- **Problem details**: Take every entry below and copy it out word for word.

- **Study material**:
===============

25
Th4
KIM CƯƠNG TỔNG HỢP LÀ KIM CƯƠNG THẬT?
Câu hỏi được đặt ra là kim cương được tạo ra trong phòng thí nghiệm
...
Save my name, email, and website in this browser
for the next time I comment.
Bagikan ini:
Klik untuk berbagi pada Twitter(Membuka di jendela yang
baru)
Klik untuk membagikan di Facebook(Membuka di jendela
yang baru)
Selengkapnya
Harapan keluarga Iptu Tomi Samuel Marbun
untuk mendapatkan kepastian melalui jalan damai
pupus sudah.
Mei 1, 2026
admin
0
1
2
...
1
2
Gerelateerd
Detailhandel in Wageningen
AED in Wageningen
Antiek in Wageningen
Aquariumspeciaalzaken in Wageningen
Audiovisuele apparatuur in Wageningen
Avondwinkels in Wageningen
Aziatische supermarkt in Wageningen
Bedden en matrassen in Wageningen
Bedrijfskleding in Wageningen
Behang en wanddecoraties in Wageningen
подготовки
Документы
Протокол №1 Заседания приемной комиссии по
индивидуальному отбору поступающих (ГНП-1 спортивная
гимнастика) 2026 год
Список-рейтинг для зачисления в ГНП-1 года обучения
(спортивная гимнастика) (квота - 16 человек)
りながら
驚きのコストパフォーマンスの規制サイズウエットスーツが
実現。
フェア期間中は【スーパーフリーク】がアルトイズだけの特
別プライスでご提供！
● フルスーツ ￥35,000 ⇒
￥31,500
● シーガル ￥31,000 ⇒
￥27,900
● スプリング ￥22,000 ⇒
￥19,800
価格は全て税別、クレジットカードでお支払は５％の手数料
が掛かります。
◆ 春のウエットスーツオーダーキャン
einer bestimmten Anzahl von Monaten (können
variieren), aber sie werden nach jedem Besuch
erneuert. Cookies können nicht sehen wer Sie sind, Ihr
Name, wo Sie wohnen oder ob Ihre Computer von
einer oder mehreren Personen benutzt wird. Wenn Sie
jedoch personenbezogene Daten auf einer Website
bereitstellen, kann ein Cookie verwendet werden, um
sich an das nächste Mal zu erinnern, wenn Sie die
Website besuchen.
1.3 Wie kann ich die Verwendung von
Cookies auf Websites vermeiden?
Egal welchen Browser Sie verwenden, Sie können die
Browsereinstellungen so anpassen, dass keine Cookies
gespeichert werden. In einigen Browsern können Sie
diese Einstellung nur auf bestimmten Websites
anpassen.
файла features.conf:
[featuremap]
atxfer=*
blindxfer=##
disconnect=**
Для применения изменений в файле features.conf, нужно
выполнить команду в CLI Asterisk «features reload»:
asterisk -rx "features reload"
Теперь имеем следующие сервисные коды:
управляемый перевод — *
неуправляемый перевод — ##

===============

- **Written response**:
25
Th4
KIM CƯƠNG TỔNG HỢP LÀ KIM CƯƠNG THẬT?
Câu hỏi được đặt ra là kim cương được tạo ra trong phòng thí nghiệm
...
Save my name, email, and website in this browser
for the next time I comment.
Bagikan ini:
Klik untuk berbagi pada Twitter(Membuka di jendela yang
baru)
Klik untuk membagikan di Facebook(Membuka di jendela
yang baru)
Selengkapnya
Harapan keluarga Iptu Tomi Samuel Marbun
untuk mendapatkan kepastian melalui jalan damai
pupus sudah.
Mei 1, 2026
admin
0
1
2
...
1
2
Gerelateerd
Detailhandel in Wageningen
AED in Wageningen
Antiek in Wageningen
Aquariumspeciaalzaken in Wageningen
Audiovisuele apparatuur in Wageningen
Avondwinkels in Wageningen
Aziatische supermarkt in Wageningen
Bedden en matrassen in Wageningen
Bedrijfskleding in Wageningen
Behang en wanddecoraties in Wageningen
подготовки
Документы
Протокол №1 Заседания приемной комиссии по
индивидуальному отбору поступающих (ГНП-1 спортивная
гимнастика) 2026 год
Список-рейтинг для зачисления в ГНП-1 года обучения
(спортивная гимнастика) (квота - 16 человек)
りながら
驚きのコストパフォーマンスの規制サイズウエットスーツが
実現。
フェア期間中は【スーパーフリーク】がアルトイズだけの特
別プライスでご提供！
● フルスーツ ￥35,000 ⇒
￥31,500
● シーガル ￥31,000 ⇒
￥27,900
● スプリング ￥22,000 ⇒
￥19,800
価格は全て税別、クレジットカードでお支払は５％の手数料
が掛かります。
◆ 春のウエットスーツオーダーキャン
einer bestimmten Anzahl von Monaten (können
variieren), aber sie werden nach jedem Besuch
erneuert. Cookies können nicht sehen wer Sie sind, Ihr
Name, wo Sie wohnen oder ob Ihre Computer von
einer oder mehreren Personen benutzt wird. Wenn Sie
jedoch personenbezogene Daten auf einer Website
bereitstellen, kann ein Cookie verwendet werden, um
sich an das nächste Mal zu erinnern, wenn Sie die
Website besuchen.
1.3 Wie kann ich die Verwendung von
Cookies auf Websites vermeiden?
Egal welchen Browser Sie verwenden, Sie können die
Browsereinstellungen so anpassen, dass keine Cookies
gespeichert werden. In einigen Browsern können Sie
diese Einstellung nur auf bestimmten Websites
anpassen.
файла features.conf:
[featuremap]
atxfer=*
blindxfer=##
disconnect=**
Для применения изменений в файле features.conf, нужно
выполнить команду в CLI Asterisk «features reload»:
asterisk -rx "features reload"
Теперь имеем следующие сервисные коды:
управляемый перевод — *
неуправляемый перевод — ##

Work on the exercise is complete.